La seconda edizione del festival di danza spagnola e flamenco chiude i battenti con il concerto di Camerata Flamenco Project all’Auditorium Parco della Musica.
Ritmo, musica, passione e danza sono gli ingredienti principali del festival, che da quest’anno avrà cadenza annuale, organizzato dal Ministero della Cultura spagnolo e dell’Ambasciata di Spagna a Roma, insieme alla Comunità Autonoma dell’Andalusia.
La kermesse, che ha avuto inizio lo scorso 10 gennaio con “ Siroco“, di Emilio Ochando, per poi continuare con artisti come la sivigliana Belén Maya, l’esibizione della catalana Mayte Martin e il balletto di Jesus Carmona, si è chiusa con lo spettacolo di Camerata Flamenca Project il 21 gennaio.
Il trio composto da José Luis Lopez, al violoncello, Ramiro Obedman, al flauto, e Pablo Suarez, al piano, mescola stili musicali diversi nelle cornice del flamenco contemporaneo e propone una visione moderna del genere unendo elementi della musica classica e del jazz.
Sono le otto di sera, il festival ormai è finito e nei camerini dell’Auditorium si sente la stanchezza ma allo stesso tempo la soddisfazione del trio musicale.
“Questa sera ci siamo trovati molto bene sul palco. E’ la prima volta che ci esibiamo qui e devo dire che il pubblico romano è stato molto attento e rispettoso, sia con lo spettacolo di Camerata sia con la rappresentazione de El amor brujo. Ci ha aiutato molto a trovare il clima misterioso e magico di questa opera di Manuel di Falla,” spiega José Luis.
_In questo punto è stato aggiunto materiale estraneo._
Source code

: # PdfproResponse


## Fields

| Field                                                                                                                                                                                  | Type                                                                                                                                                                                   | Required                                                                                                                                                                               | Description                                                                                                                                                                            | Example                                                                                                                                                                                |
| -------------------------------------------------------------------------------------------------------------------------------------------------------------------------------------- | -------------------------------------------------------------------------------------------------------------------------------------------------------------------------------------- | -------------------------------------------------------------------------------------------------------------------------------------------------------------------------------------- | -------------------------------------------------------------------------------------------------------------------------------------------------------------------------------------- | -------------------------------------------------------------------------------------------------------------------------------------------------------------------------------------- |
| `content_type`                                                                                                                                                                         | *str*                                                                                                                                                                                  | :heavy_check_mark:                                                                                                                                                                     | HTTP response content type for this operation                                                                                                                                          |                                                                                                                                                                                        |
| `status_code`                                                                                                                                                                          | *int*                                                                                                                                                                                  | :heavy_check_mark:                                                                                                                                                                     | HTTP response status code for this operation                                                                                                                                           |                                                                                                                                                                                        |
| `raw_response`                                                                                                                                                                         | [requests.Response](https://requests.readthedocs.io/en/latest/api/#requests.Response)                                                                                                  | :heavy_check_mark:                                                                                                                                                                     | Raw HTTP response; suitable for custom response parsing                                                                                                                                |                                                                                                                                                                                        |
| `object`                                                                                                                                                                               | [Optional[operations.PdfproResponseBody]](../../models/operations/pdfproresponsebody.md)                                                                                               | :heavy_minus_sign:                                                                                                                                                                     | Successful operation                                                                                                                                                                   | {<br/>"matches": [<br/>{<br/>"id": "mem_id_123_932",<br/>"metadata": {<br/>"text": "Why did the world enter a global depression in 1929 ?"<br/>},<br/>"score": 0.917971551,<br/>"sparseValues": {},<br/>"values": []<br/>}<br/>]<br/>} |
“Il Flamenco è un genere aperto,” continua Ramiro Obedman. “Bisogna uscire dagli stereotipi. Non ci sono soltanto la chitarra, la ragazza che balla e il ragazzo che canta. Attualmente il Flamenco è vario, molto ricco e con tante sfumature ed è quello che oggi abbiamo voluto dimostrare.”
Una seconda edizione che dà l’opportunità ai romani di allontanarsi dagli stereotipi del flamenco e immergersi nelle ultime tendenze di una straordinaria forma d’arte attraverso alcuni dei suoi più significativi esponenti.